▸ **YOUR TASK**: Please show every line in the entries below that includes the word "label".

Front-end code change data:
________
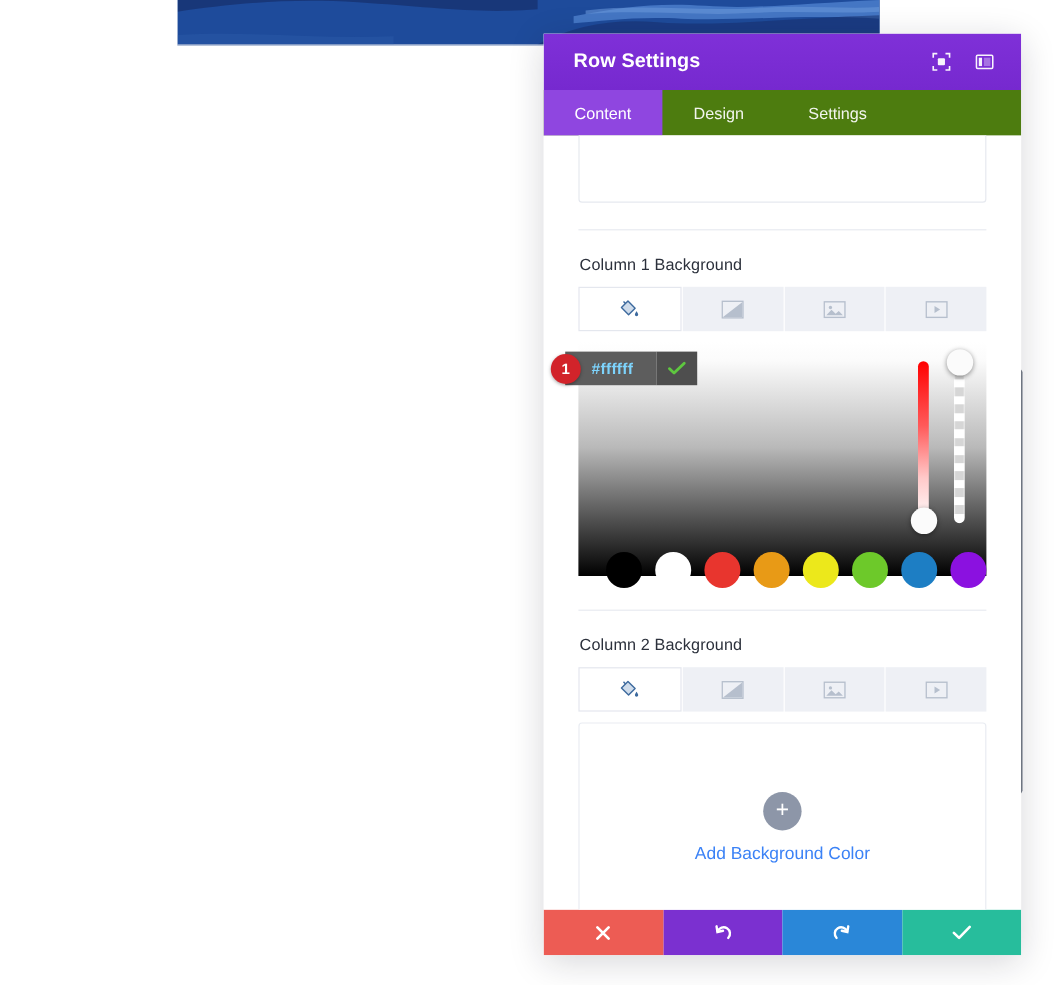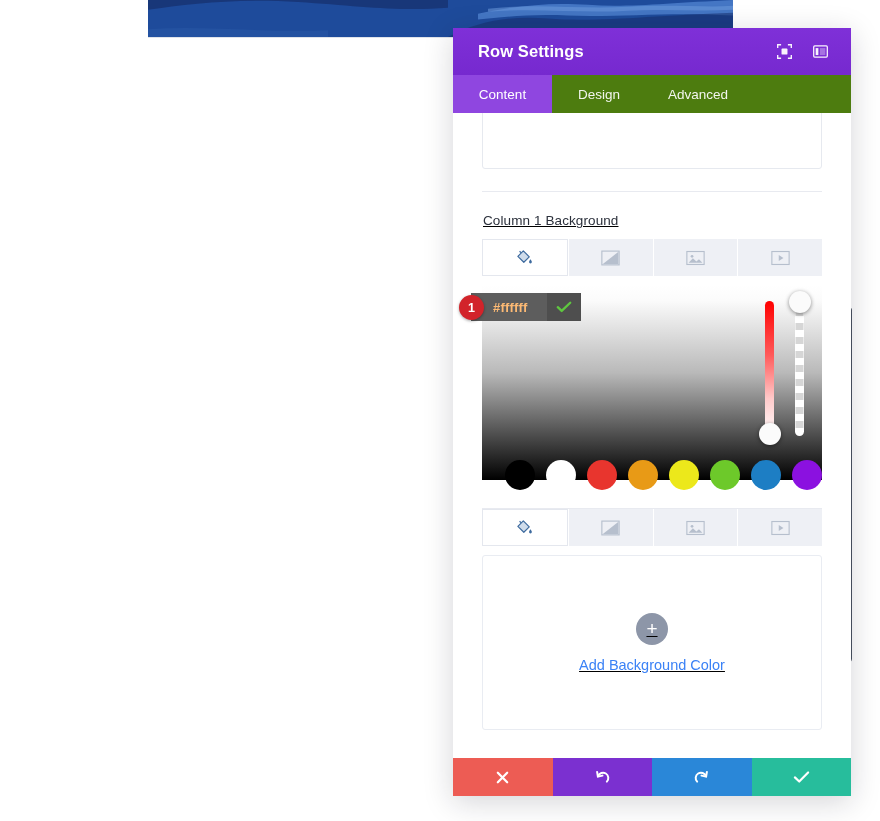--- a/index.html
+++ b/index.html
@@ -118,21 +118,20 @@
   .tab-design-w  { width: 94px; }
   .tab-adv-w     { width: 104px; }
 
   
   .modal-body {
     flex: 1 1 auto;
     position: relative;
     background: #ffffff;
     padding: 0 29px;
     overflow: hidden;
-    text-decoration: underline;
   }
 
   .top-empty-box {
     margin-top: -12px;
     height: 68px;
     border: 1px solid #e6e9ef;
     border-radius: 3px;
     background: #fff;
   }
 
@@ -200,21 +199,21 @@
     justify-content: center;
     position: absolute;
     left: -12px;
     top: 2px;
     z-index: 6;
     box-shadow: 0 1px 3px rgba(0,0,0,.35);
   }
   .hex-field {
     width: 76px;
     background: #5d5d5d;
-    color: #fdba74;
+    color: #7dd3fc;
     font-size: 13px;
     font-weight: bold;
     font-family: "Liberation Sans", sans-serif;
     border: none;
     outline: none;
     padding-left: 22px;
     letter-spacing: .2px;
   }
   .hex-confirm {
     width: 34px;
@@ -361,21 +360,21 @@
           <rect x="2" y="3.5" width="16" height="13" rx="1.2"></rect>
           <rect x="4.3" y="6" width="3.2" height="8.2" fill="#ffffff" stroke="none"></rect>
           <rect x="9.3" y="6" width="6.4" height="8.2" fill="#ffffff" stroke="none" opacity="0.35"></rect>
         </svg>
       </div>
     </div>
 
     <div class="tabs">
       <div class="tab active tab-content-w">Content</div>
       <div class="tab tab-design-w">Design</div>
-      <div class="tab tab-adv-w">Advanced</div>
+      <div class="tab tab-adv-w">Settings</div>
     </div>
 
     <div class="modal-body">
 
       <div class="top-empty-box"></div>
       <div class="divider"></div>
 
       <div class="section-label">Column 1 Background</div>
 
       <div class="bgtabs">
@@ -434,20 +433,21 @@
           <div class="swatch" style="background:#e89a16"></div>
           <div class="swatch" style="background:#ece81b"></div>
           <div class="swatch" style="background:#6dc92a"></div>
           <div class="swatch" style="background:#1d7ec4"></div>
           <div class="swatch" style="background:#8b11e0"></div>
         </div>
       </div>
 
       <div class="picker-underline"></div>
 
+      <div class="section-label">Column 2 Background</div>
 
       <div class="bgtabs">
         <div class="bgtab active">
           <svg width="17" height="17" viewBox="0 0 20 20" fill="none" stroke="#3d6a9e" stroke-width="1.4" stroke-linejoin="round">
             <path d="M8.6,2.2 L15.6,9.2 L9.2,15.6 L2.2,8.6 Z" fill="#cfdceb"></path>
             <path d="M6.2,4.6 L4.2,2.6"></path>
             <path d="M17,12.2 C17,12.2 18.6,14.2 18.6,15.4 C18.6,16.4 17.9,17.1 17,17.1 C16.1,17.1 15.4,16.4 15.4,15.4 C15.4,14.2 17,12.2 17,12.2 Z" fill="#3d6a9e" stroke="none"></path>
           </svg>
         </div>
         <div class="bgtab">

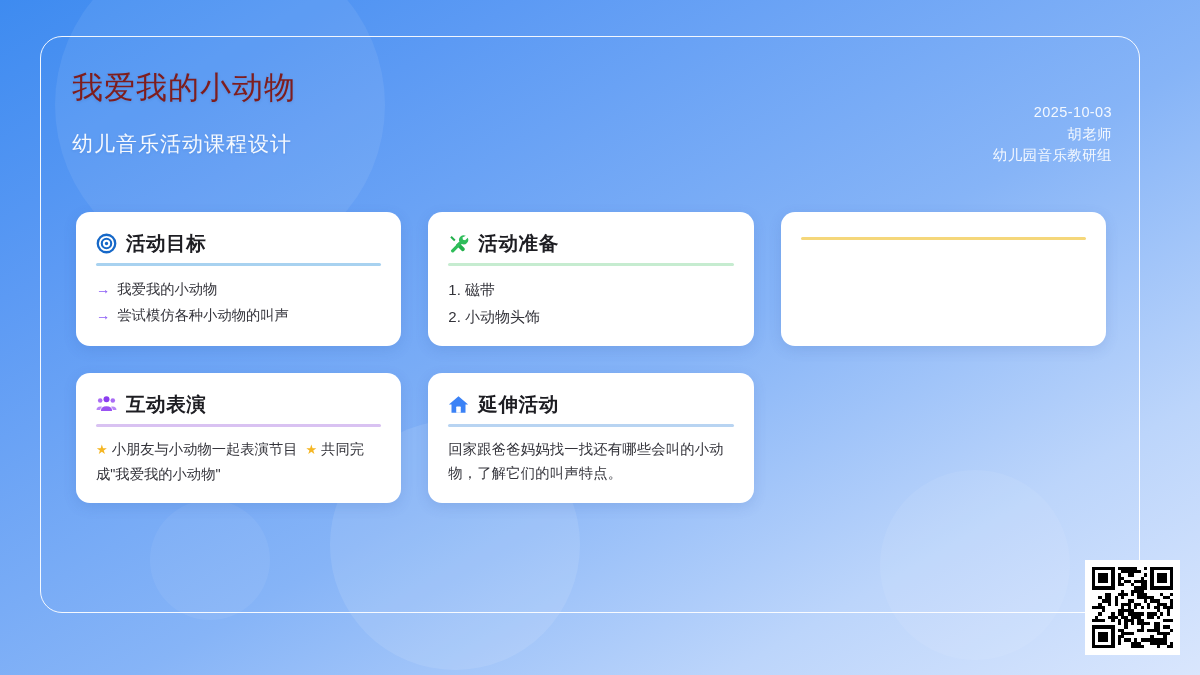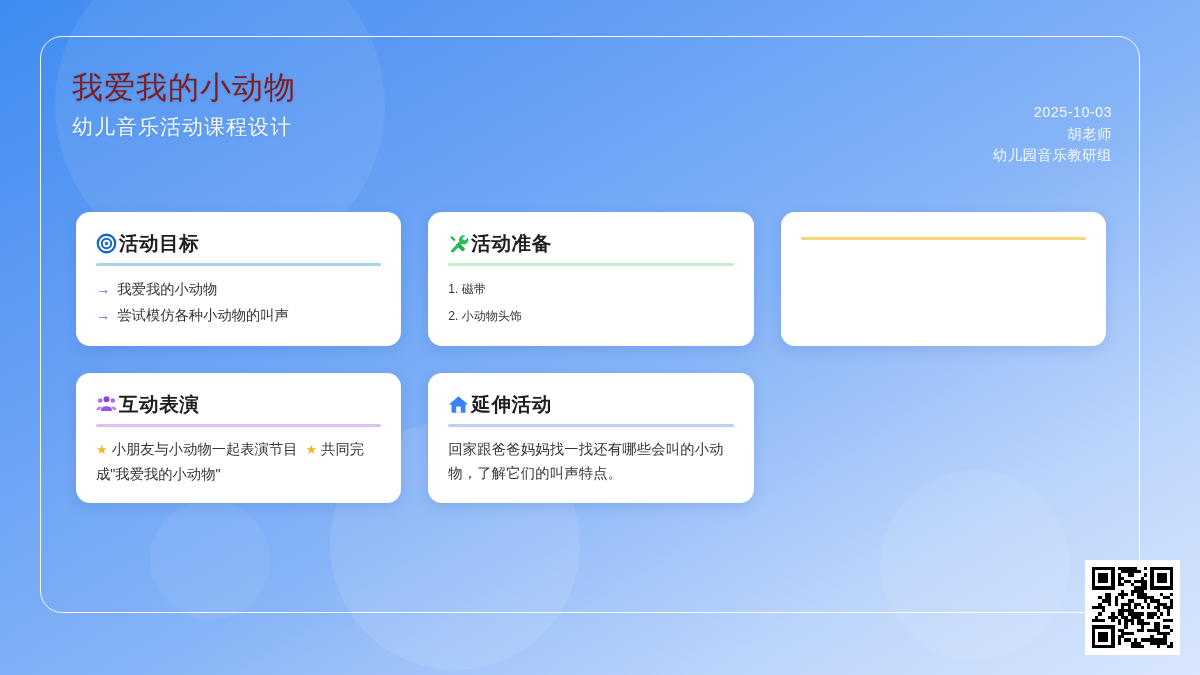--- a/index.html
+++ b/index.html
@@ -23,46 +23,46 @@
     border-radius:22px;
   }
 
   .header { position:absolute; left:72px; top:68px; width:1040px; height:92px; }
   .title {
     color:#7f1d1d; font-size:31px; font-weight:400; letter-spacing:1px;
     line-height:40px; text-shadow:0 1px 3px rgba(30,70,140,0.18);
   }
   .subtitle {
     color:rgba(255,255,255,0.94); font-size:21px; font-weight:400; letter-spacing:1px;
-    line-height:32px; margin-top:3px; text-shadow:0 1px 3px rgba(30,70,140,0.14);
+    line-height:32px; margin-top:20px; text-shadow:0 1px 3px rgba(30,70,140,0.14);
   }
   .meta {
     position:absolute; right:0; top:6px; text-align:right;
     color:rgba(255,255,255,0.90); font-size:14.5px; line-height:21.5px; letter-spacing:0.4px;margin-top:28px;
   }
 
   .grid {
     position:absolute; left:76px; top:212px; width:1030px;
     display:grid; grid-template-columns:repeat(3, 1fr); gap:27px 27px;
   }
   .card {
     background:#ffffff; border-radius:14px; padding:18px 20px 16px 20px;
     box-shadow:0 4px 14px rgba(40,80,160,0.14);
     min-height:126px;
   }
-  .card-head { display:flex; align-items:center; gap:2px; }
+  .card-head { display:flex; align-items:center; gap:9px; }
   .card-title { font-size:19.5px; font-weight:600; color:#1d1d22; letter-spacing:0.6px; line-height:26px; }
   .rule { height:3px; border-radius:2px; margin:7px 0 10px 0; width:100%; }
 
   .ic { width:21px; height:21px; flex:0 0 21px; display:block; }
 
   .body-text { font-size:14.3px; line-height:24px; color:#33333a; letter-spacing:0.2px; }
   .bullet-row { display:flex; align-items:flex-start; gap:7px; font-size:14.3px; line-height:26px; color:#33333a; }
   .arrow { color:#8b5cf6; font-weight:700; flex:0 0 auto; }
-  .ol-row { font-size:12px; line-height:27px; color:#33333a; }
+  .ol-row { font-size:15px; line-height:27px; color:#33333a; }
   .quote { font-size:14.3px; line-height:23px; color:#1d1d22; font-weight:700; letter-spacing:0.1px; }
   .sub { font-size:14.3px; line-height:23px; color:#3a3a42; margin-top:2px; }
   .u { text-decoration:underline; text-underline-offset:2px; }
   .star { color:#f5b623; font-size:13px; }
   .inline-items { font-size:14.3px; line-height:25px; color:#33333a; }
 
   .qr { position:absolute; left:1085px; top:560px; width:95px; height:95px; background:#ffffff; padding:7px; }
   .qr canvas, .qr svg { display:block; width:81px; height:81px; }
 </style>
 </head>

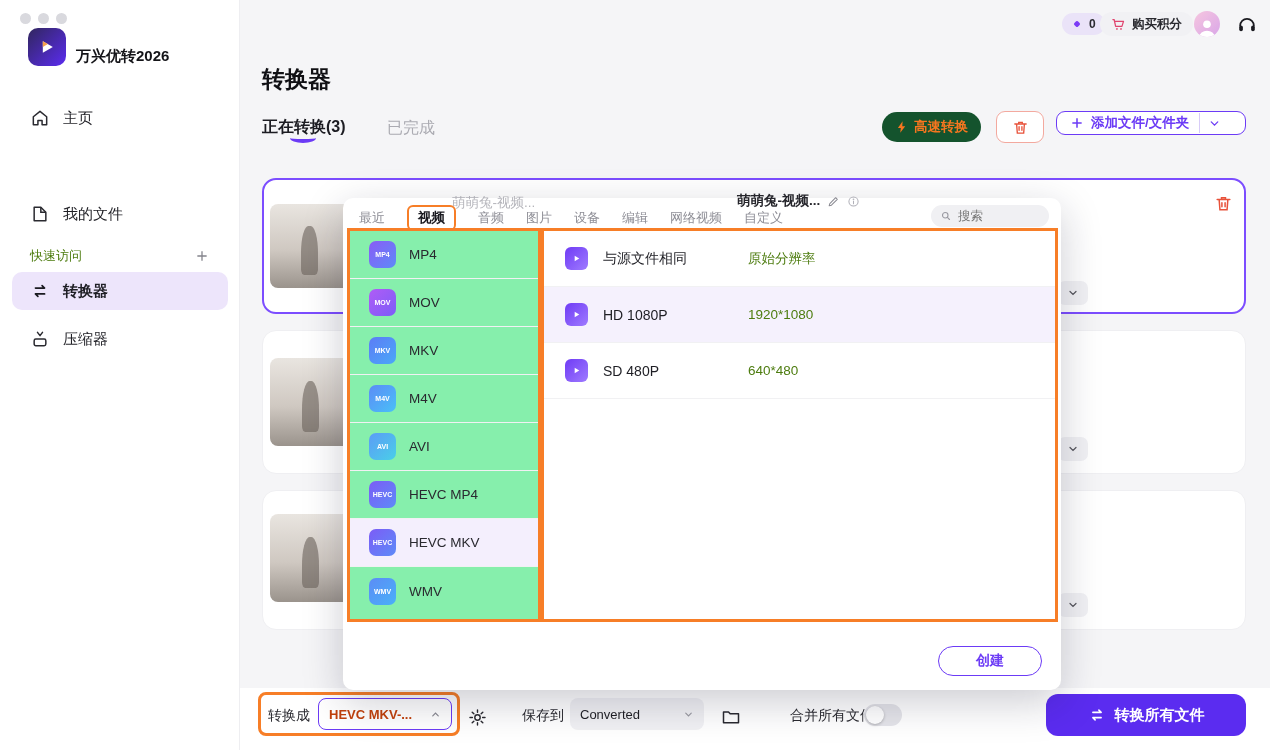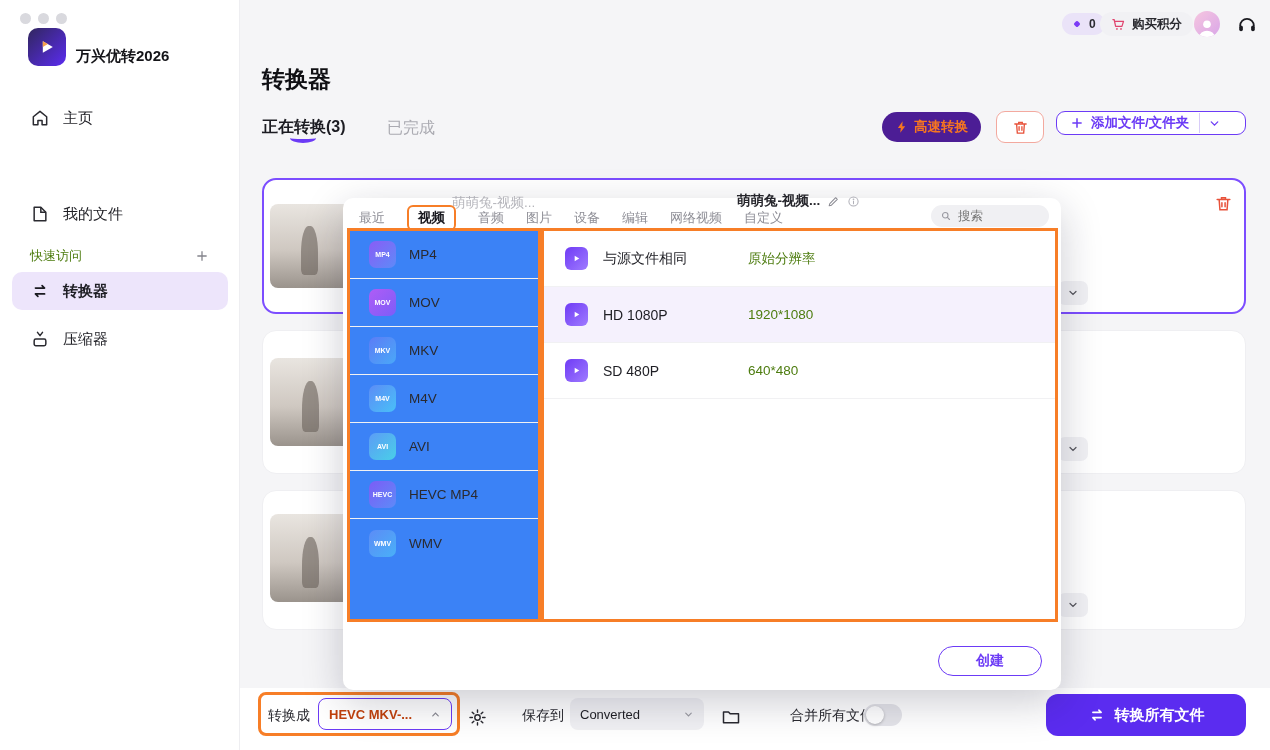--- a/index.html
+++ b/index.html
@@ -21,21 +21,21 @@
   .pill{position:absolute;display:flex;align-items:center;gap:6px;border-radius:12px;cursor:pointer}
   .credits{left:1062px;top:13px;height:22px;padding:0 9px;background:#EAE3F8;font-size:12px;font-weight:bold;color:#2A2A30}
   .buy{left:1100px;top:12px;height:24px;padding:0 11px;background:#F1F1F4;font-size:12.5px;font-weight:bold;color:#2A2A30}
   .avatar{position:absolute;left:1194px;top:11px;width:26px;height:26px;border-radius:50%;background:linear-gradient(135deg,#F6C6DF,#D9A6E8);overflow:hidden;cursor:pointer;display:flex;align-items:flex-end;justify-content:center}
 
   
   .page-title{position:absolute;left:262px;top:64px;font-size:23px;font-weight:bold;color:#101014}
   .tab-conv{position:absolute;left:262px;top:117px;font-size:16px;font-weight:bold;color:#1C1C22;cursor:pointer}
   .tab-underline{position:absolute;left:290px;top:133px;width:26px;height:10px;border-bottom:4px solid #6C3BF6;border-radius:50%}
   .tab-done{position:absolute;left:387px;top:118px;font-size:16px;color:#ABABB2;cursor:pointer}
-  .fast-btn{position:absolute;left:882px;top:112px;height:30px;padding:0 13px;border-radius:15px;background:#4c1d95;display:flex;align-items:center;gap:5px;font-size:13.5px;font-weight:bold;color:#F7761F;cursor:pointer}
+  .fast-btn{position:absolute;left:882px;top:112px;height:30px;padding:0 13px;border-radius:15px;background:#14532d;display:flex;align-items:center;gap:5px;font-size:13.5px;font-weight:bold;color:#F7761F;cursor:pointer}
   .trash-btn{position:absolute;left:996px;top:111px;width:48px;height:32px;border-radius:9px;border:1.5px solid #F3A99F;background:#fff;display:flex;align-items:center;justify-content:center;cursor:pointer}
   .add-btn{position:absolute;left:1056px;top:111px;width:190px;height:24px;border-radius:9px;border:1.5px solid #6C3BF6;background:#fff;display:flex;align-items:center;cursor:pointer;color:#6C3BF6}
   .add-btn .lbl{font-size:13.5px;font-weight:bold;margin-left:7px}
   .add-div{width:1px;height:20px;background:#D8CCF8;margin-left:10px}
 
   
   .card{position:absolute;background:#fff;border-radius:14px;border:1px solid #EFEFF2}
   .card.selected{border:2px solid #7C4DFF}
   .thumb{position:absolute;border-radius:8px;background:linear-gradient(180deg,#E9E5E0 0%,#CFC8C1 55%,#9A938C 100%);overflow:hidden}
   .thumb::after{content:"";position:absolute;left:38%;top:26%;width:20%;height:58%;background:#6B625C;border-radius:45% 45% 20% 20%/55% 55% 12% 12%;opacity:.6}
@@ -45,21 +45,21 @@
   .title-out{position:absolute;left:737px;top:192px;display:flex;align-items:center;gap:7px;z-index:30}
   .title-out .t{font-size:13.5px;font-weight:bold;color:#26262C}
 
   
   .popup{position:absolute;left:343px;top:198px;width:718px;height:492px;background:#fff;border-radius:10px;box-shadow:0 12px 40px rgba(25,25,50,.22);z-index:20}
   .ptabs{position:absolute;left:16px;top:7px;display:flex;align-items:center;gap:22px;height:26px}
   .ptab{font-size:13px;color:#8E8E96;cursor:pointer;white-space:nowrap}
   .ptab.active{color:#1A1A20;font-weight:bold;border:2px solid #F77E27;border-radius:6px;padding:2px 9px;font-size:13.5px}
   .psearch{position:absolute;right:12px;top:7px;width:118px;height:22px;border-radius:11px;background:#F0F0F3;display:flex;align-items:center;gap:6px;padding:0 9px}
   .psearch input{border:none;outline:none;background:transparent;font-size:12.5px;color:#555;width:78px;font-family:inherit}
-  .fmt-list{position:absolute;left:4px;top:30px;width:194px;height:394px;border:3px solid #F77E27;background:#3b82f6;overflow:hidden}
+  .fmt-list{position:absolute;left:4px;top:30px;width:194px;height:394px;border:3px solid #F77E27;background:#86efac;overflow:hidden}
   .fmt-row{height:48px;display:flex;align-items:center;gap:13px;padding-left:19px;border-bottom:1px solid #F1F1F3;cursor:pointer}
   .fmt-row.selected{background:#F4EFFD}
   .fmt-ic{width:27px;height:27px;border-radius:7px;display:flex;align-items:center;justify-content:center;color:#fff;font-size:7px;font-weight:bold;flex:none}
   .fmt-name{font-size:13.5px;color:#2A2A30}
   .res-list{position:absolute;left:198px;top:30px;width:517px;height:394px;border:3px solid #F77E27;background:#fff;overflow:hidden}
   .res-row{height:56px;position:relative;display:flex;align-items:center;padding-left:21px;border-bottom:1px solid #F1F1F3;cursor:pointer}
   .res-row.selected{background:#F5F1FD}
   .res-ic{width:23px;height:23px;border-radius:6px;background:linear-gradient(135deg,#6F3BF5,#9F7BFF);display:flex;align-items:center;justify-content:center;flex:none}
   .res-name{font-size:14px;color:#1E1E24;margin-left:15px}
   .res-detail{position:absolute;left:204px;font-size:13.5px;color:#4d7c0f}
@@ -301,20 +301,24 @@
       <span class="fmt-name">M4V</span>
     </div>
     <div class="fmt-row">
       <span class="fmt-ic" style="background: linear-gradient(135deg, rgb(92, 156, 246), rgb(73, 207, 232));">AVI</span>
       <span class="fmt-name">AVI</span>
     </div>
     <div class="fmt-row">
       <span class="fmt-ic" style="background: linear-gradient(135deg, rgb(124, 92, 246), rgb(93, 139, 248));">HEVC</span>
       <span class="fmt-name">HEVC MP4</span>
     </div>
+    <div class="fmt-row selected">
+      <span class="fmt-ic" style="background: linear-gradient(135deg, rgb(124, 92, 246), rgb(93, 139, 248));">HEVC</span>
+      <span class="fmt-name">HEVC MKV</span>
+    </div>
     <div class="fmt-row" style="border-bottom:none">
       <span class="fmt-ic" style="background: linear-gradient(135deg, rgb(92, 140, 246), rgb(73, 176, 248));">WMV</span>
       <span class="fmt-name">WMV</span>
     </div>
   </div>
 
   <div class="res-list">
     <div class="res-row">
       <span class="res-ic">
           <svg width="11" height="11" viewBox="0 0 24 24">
________
▸ **YOUR RESPONSE**:
       <div class="section-label">Column 1 Background</div>
+      <div class="section-label">Column 2 Background</div>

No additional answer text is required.